Obesity increases the risk of many health complications such as hypertension, coronary heart disease and type 2 diabetes, needs long-lasting treatment for effective results and involves high public and private care-costs. Therefore, it is imperative that enduring and low-cost clinical programs for obesity and related co-morbidities are developed and evaluated. Information and communication technologies (ICT) can help clinicians to deliver treatment in a cost-effective and time-saving manner to a large number of obese individuals with co-morbidities.

Objective:

To examine ad interim effectiveness of a 12-month multidisciplinary telecare intervention for weight loss provided to obese patients with type 2 diabetes.

Design, Setting, and Participants:

A single-center randomized controlled trial (TECNOB study) started in December 2008. At present, 72 obese patients with type 2 diabetes have been recruited and randomly allocated to the TECNOB program (n=37) or to a control condition (n=39). However, only 34 participants have completed at least the 3-month follow-up and have been included in this ad interim analysis. 21 out of them have reached also the 6-month follow-up and 13 have achieved the end of the program.
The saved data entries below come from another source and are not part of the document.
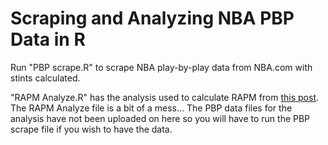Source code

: # Scraping and Analyzing NBA PBP Data in R
Run "PBP scrape.R" to scrape NBA play-by-play data from NBA.com with stints calculated.

"RAPM Analyze.R" has the analysis used to calculate RAPM from [this post](https://www.brianlefevre.com/wp-content/uploads/2017/09/RAPM_Analyze.html). The RAPM Analyze file is a bit of a mess... The PBP data files for the analysis have not been uploaded on here so you will have to run the PBP scrape file if you wish to have the data.

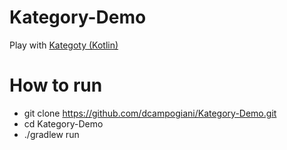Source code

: # Kategory-Demo
Play with [Kategoty (Kotlin)](https://github.com/kategory/kategory)

# How to run
 - git clone https://github.com/dcampogiani/Kategory-Demo.git
 - cd Kategory-Demo
 - ./gradlew run
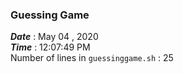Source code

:  ### Guessing Game 
 ***Date*** : May 04 , 2020 <br/>  ***Time*** : 12:07:49 PM  <br/> 
 Number of lines in ` guessinggame.sh ` :  25
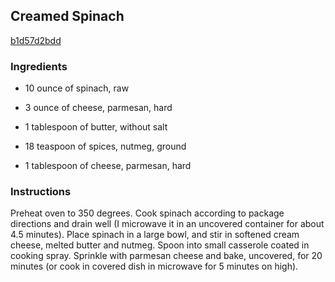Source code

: ## Creamed Spinach

[b1d57d2bdd](http://www.food.com/recipe/creamed-spinach-221551)

### Ingredients

 - 10 ounce of spinach, raw

 - 3 ounce of cheese, parmesan, hard

 - 1 tablespoon of butter, without salt

 - 18 teaspoon of spices, nutmeg, ground

 - 1 tablespoon of cheese, parmesan, hard

### Instructions

Preheat oven to 350 degrees. Cook spinach according to package directions and drain well (I microwave it in an uncovered container for about 4.5 minutes). Place spinach in a large bowl, and stir in softened cream cheese, melted butter and nutmeg. Spoon into small casserole coated in cooking spray. Sprinkle with parmesan cheese and bake, uncovered, for 20 minutes (or cook in covered dish in microwave for 5 minutes on high).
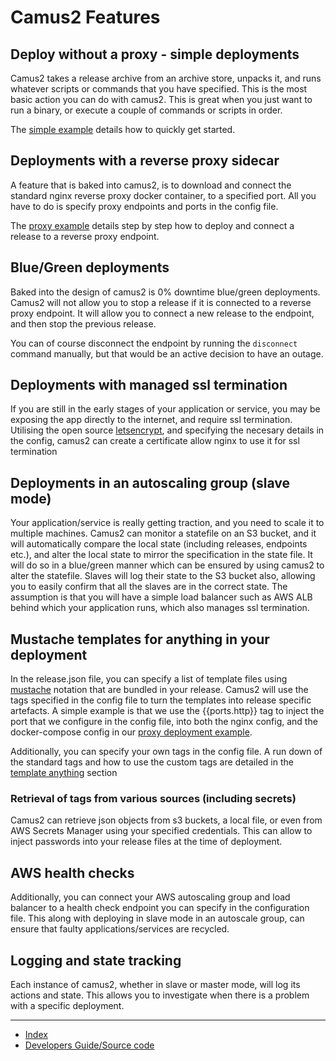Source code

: # Camus2 Features

## Deploy without a proxy - simple deployments

Camus2 takes a release archive from an archive store, unpacks it, and runs whatever scripts or commands that you have specified. This is the most basic action you can do with camus2.
This is great when you just want to run a binary, or execute a couple of commands or scripts in order.

The [simple example](/camus2/userguide/simple-example) details how to quickly get started.

## Deployments with a reverse proxy sidecar

A feature that is baked into camus2, is to download and connect the standard nginx reverse proxy docker container, to a specified port.
All you have to do is specify proxy endpoints and ports in the config file.

The [proxy example](/camus2/userguide/proxy-example) details step by step how to deploy and connect a release to a reverse proxy endpoint.

## Blue/Green deployments

Baked into the design of camus2 is 0% downtime blue/green deployments. Camus2 will not allow you to stop a release if it is connected to a reverse proxy endpoint. It will allow you to connect a new release to the endpoint, and then stop the previous release.

You can of course disconnect the endpoint by running the `disconnect` command manually, but that would be an active decision to have an outage.

## Deployments with managed ssl termination

If you are still in the early stages of your application or service, you may be exposing the app directly to the internet, and require ssl termination.
Utilising the open source [letsencrypt](https://letsencrypt.org/about/), and specifying the necesary details in the config, camus2 can create a certificate allow nginx to use it for ssl termination

## Deployments in an autoscaling group (slave mode)

Your application/service is really getting traction, and you need to scale it to multiple machines. Camus2 can monitor a statefile on an S3 bucket, and it will automatically compare the local state (including releases, endpoints etc.), and alter the local state to mirror the specification in the state file. It will do so in a blue/green manner which can be ensured by using camus2 to alter the statefile.
Slaves will log their state to the S3 bucket also, allowing you to easily confirm that all the slaves are in the correct state. The assumption is that you will have a simple load balancer such as AWS ALB behind which your application runs, which also manages ssl termination.

## Mustache templates for anything in your deployment

In the release.json file, you can specify a list of template files using [mustache](https://mustache.github.io/mustache.5.html) notation that are bundled in your release.
Camus2 will use the tags specified in the config file to turn the templates into release specific artefacts.
A simple example is that we use the {{ports.http}} tag to inject the port that we configure in the config file, into both the nginx config, and the docker-compose config in our [proxy deployment example](/camus2/userguide/2-stepbystepexamples/2-proxy-example).

Additionally, you can specify your own tags in the config file. A run down of the standard tags and how to use the custom tags are detailed in the [template anything](/camus2/userguide/3-reference/3-templateanything) section

### Retrieval of tags from various sources (including secrets)

Camus2 can retrieve json objects from s3 buckets, a local file, or even from AWS Secrets Manager using your specified credentials. This can allow to inject passwords into your release files at the time of deployment.

## AWS health checks

Additionally, you can connect your AWS autoscaling group and load balancer to a health check endpoint you can specify in the configuration file. This along with deploying in slave mode in an autoscale group, can ensure that faulty applications/services are recycled.

## Logging and state tracking

Each instance of camus2, whether in slave or master mode, will log its actions and state. This allows you to investigate when there is a problem with a specific deployment.

---

- [Index](/camus2/index)
- [Developers Guide/Source code](https://github.com/helix-collective/camus2)
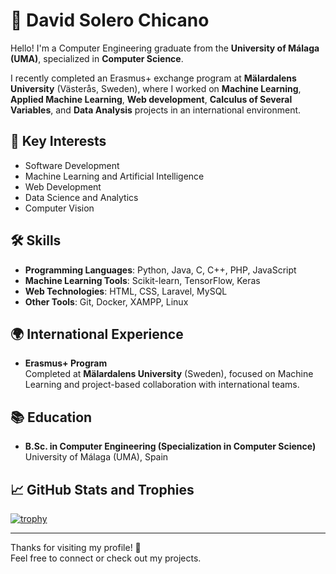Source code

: # 👋 David Solero Chicano

Hello! I'm a Computer Engineering graduate from the **University of Málaga (UMA)**, specialized in **Computer Science**.

I recently completed an Erasmus+ exchange program at **Mälardalens University** (Västerås, Sweden), where I worked on **Machine Learning**, **Applied Machine Learning**, **Web development**, **Calculus of Several Variables**, and **Data Analysis** projects in an international environment.

## 🎯 Key Interests
- Software Development
- Machine Learning and Artificial Intelligence
- Web Development
- Data Science and Analytics
- Computer Vision

## 🛠️ Skills
- **Programming Languages**: Python, Java, C, C++, PHP, JavaScript
- **Machine Learning Tools**: Scikit-learn, TensorFlow, Keras
- **Web Technologies**: HTML, CSS, Laravel, MySQL
- **Other Tools**: Git, Docker, XAMPP, Linux

## 🌍 International Experience
- **Erasmus+ Program**  
  Completed at **Mälardalens University** (Sweden), focused on Machine Learning and project-based collaboration with international teams.

## 📚 Education
- **B.Sc. in Computer Engineering (Specialization in Computer Science)**  
  University of Málaga (UMA), Spain

## 📈 GitHub Stats and Trophies

[![trophy](https://github-profile-trophy.vercel.app/?username=davidsolero&theme=gruvbox&margin-w=10&margin-h=10)](https://github.com/ryo-ma/github-profile-trophy)

---

Thanks for visiting my profile! 🚀  
Feel free to connect or check out my projects.

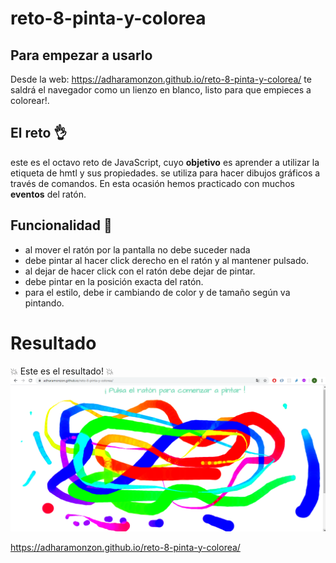 # reto-8-pinta-y-colorea

## Para empezar a usarlo

Desde la web: https://adharamonzon.github.io/reto-8-pinta-y-colorea/ te saldrá el navegador como un lienzo en blanco, listo para que empieces a colorear!.

## El reto 👌

este es el octavo reto de JavaScript, cuyo **objetivo** es aprender a utilizar la etiqueta de hmtl <canvas> y sus propiedades.
**<canvas>** se utiliza para hacer dibujos gráficos a través de comandos. En esta ocasión hemos practicado con muchos **eventos** del ratón.

## Funcionalidad 🚀

- al mover el ratón por la pantalla no debe suceder nada
- debe pintar al hacer click derecho en el ratón y al mantener pulsado.
- al dejar de hacer click con el ratón debe dejar de pintar.
- debe pintar en la posición exacta del ratón.
- para el estilo, debe ir cambiando de color y de tamaño según va pintando.

# Resultado

💥 Este es el resultado! 💥
![imagen de la aplicación](./css/images/pintamucho.png)

https://adharamonzon.github.io/reto-8-pinta-y-colorea/
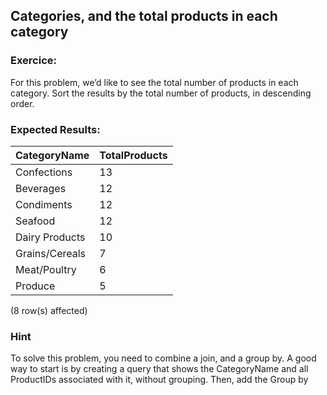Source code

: ## Categories, and the total products in each category

### Exercice:

For this problem, we’d like to see the total number of products in each category. Sort the results by the total number of products, in descending order.

### Expected Results:

| CategoryName   | TotalProducts |
|----------------|---------------|
| Confections    | 13            |
| Beverages      | 12            |
| Condiments     | 12            |
| Seafood        | 12            |
| Dairy Products| 10            |
| Grains/Cereals| 7             |
| Meat/Poultry  | 6              |
| Produce         | 5             |

(8 row(s) affected)

### Hint

To solve this problem, you need to combine a join, and a group by.
A good way to start is by creating a query that shows the CategoryName and all ProductIDs associated with it, without grouping. Then, add the Group by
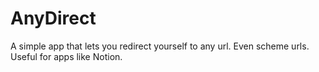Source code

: # AnyDirect
A simple app that lets you redirect yourself to any url. Even scheme urls.
Useful for apps like Notion.
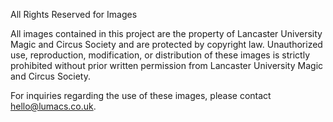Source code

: All Rights Reserved for Images

All images contained in this project are the property of Lancaster University Magic and Circus Society and are protected by copyright law. Unauthorized use, reproduction, modification, or distribution of these images is strictly prohibited without prior written permission from Lancaster University Magic and Circus Society.

For inquiries regarding the use of these images, please contact hello@lumacs.co.uk.
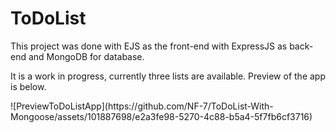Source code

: <h1>ToDoList</h1>

This project was done with EJS as the front-end with ExpressJS as back-end and MongoDB for database.

It is a work in progress, currently three lists are available. Preview of the app is below.

<p></p>
![PreviewToDoListApp](https://github.com/NF-7/ToDoList-With-Mongoose/assets/101887698/e2a3fe98-5270-4c88-b5a4-5f7fb6cf3716)
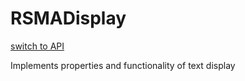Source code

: # RSMADisplay
[switch to API](../../../Documentation/ScriptingAPI/en/RSMAModule.cs.md)

Implements properties and functionality of text display

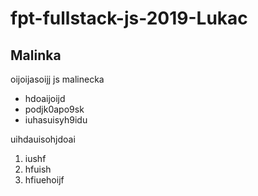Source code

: # fpt-fullstack-js-2019-Lukac


## Malinka

oijoijasoijj js malinecka

* hdoaijoijd
* podjk0apo9sk
* iuhasuisyh9idu

uihdauisohjdoai

1. iushf
2. hfuish
3. hfiuehoijf

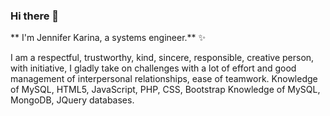 ### Hi there 👋 


** I'm Jennifer Karina, a systems engineer.** ✨ 

I am a respectful, trustworthy, kind, sincere, responsible, creative person, with initiative, I gladly take on challenges with a lot of effort and good management of interpersonal relationships, ease of teamwork.
Knowledge of MySQL, HTML5, JavaScript, PHP, CSS, Bootstrap
Knowledge of MySQL, MongoDB, JQuery databases.
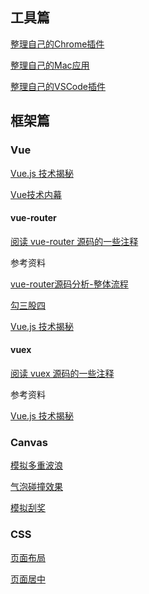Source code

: ## 工具篇

[整理自己的Chrome插件](https://github.com/zhanghao-zhoushan/record/issues/1)

[整理自己的Mac应用](https://github.com/zhanghao-zhoushan/record/issues/2)

[整理自己的VSCode插件](https://github.com/zhanghao-zhoushan/record/issues/3)

## 框架篇

### Vue

[Vue.js 技术揭秘](https://ustbhuangyi.github.io/vue-analysis/)

[Vue技术内幕](http://hcysun.me/vue-design/art/)

#### vue-router

[阅读 vue-router 源码的一些注释](https://github.com/zhanghao-zhoushan/vue-router)

参考资料

[vue-router源码分析-整体流程](https://github.com/DDFE/DDFE-blog/issues/9)

[勾三股四](http://jiongks.name/blog/vue-code-review/)

[Vue.js 技术揭秘](https://ustbhuangyi.github.io/vue-analysis/vue-router/)

#### vuex

[阅读 vuex 源码的一些注释](https://github.com/zhanghao-zhoushan/record/vue/vuex)

参考资料

[Vue.js 技术揭秘](https://ustbhuangyi.github.io/vue-analysis/vuex/init.html)

### Canvas

[模拟多重波浪](https://zhanghao-zhoushan.github.io/record/canvas/wave.html)

[气泡碰撞效果](https://zhanghao-zhoushan.github.io/record/canvas/bubble.html)

[模拟刮奖](https://zhanghao-zhoushan.github.io/record/canvas/card.html)

### CSS

[页面布局](https://github.com/zhanghao-zhoushan/record/blob/master/css/layout.md)

[页面居中](https://github.com/zhanghao-zhoushan/record/blob/master/css/page-center.md)



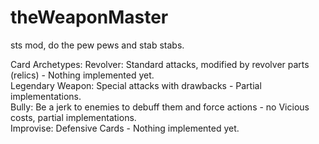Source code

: # theWeaponMaster
sts mod, do the pew pews and stab stabs.

Card Archetypes:
Revolver: Standard attacks, modified by revolver parts (relics) - Nothing implemented yet.  
Legendary Weapon: Special attacks with drawbacks - Partial implementations.  
Bully: Be a jerk to enemies to debuff them and force actions - no Vicious costs, partial implementations.  
Improvise: Defensive Cards - Nothing implemented yet.  
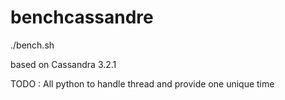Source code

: # benchcassandre

./bench.sh <Number of thread> <IP cassandra> <Number of item to write>

based on Cassandra 3.2.1

TODO : All python to handle thread and provide one unique time 
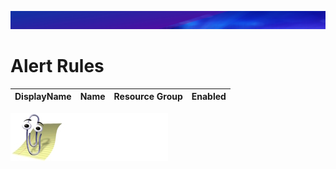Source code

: ![](../img/header.jpg)

# Alert Rules


| DisplayName          | Name                              | Resource Group           |Enabled               |
| ---------------------| --------------------------------- | -------------------------|-------------------------|

![](../img/logo.jpg)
Study is still on-going.

Intervention:

All participants attended 1-month inpatient intensive program that involved individualized medical care, diet therapy, physical training and brief psychological counseling. At discharge, participants allocated to the TECNOB program were instructed to use a weight-loss web-site, a web-based videoconference tool, a dietary software installed into their cellular phones and an electronic armband measuring daily steps and energy expenditure.

Main Outcome Measures:

Weight and disordered eating-related behaviors and cognitions (EDI-2) at entry to hospital, at discharge from hospital, at 3,6 and 12 months.

Results:

Ad interim analysis of data from 34 participants showed no statistically significant difference between groups in weight change at any time-point. However, within-group analysis revealed significant reductions of initial weight at discharge from hospital, at 3 months, at 6 months but not at 12 months. Control group had higher scores in Interpersonal distrust at 12 months.

Conclusion:

This ad interim findings revealed that the effect of the inpatient treatment was high and probably overwhelmed the effect of the TECNOB intervention. Much statistical power and long-term follow-up may enhance the probability to detect the TECNOB effect over and above the great one exerted by the inpatient program.

Keywords: Obesity, type-2 diabetes, weight loss, weight loss maintenance, telemedicine, telecare, RCT.